## [Goal of the exercise]
Please transcribe the data below exactly. Leave the pictures out.

Top of Data extracts

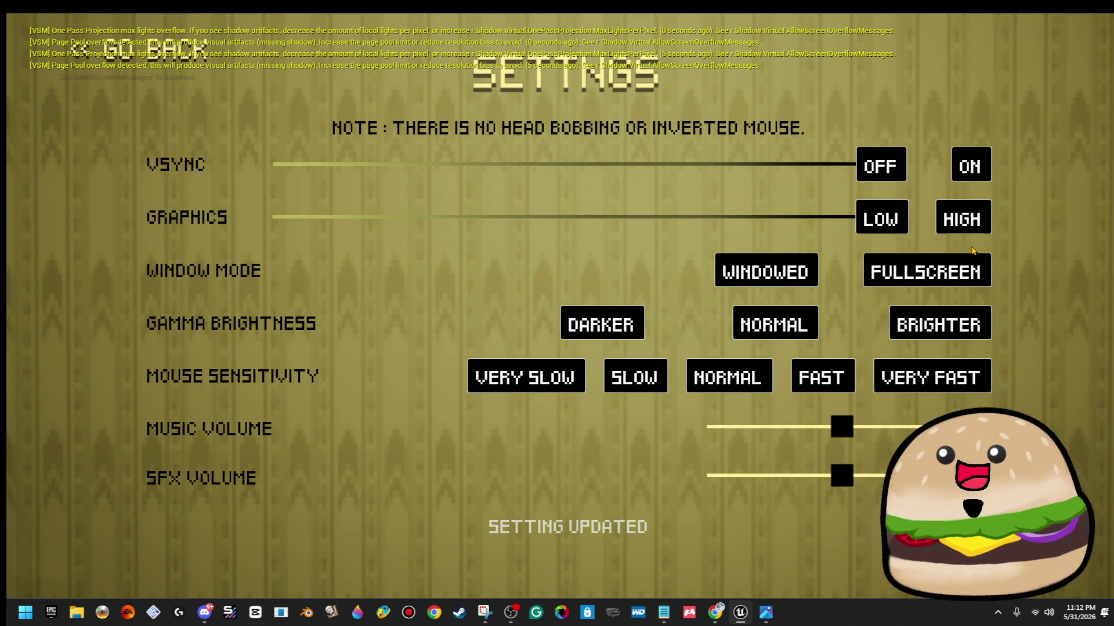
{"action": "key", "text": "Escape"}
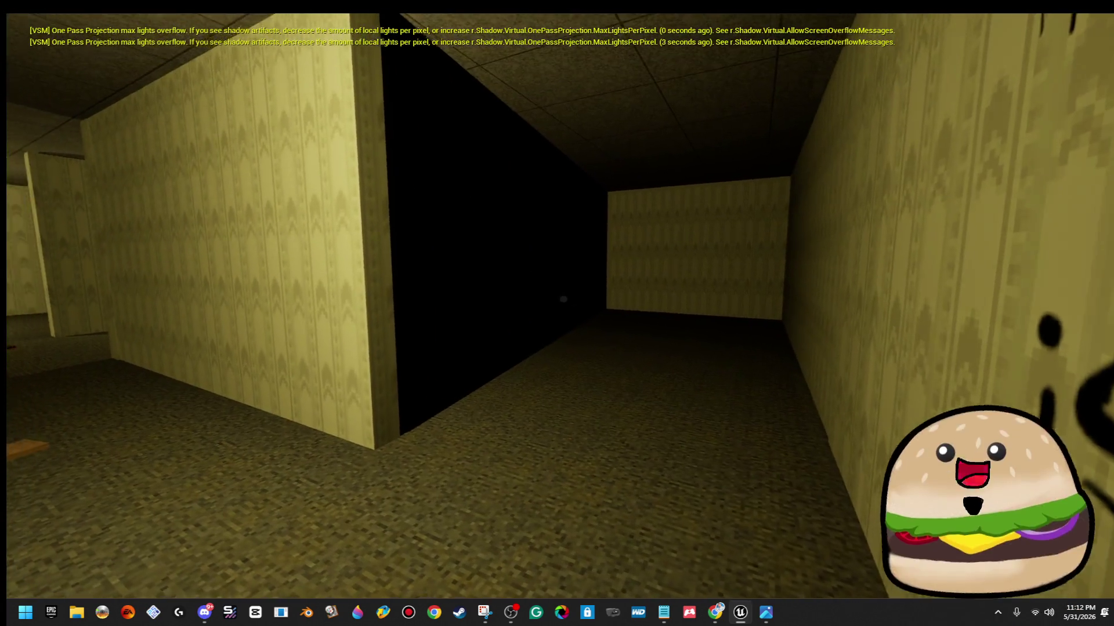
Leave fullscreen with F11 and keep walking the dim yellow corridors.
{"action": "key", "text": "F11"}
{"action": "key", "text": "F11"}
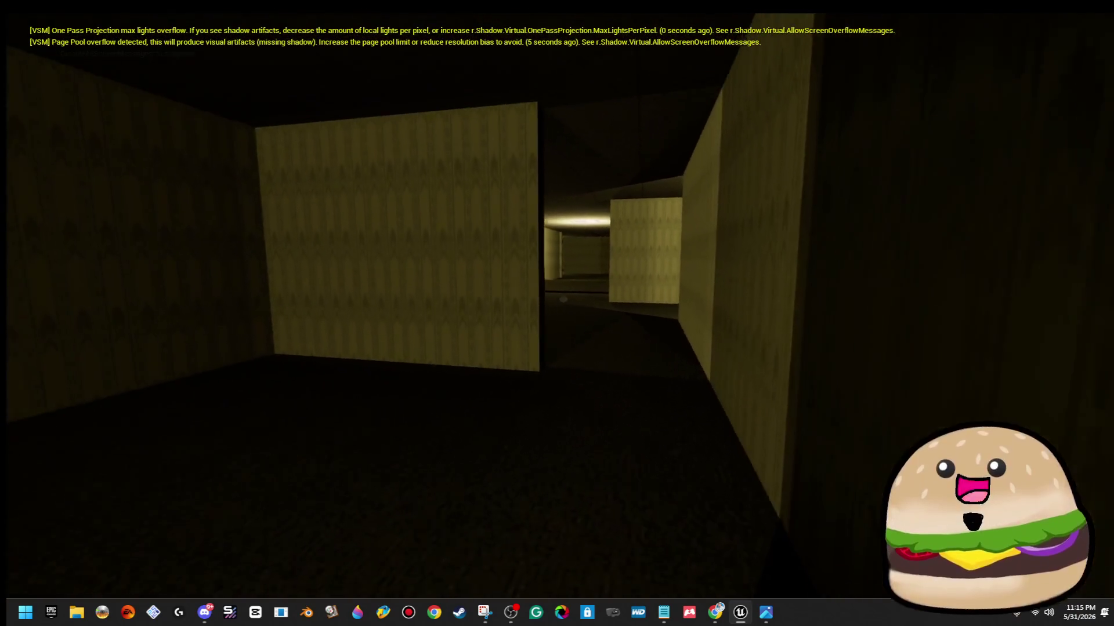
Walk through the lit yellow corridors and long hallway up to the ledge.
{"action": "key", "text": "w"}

Bottom of Data extracts

## [Solution below]
{"action": "key", "text": "Escape"}
Leave fullscreen with F11 and keep walking the dim yellow corridors.
{"action": "key", "text": "F11"}
{"action": "key", "text": "F11"}
Walk through the lit yellow corridors and long hallway up to the ledge.
{"action": "key", "text": "w"}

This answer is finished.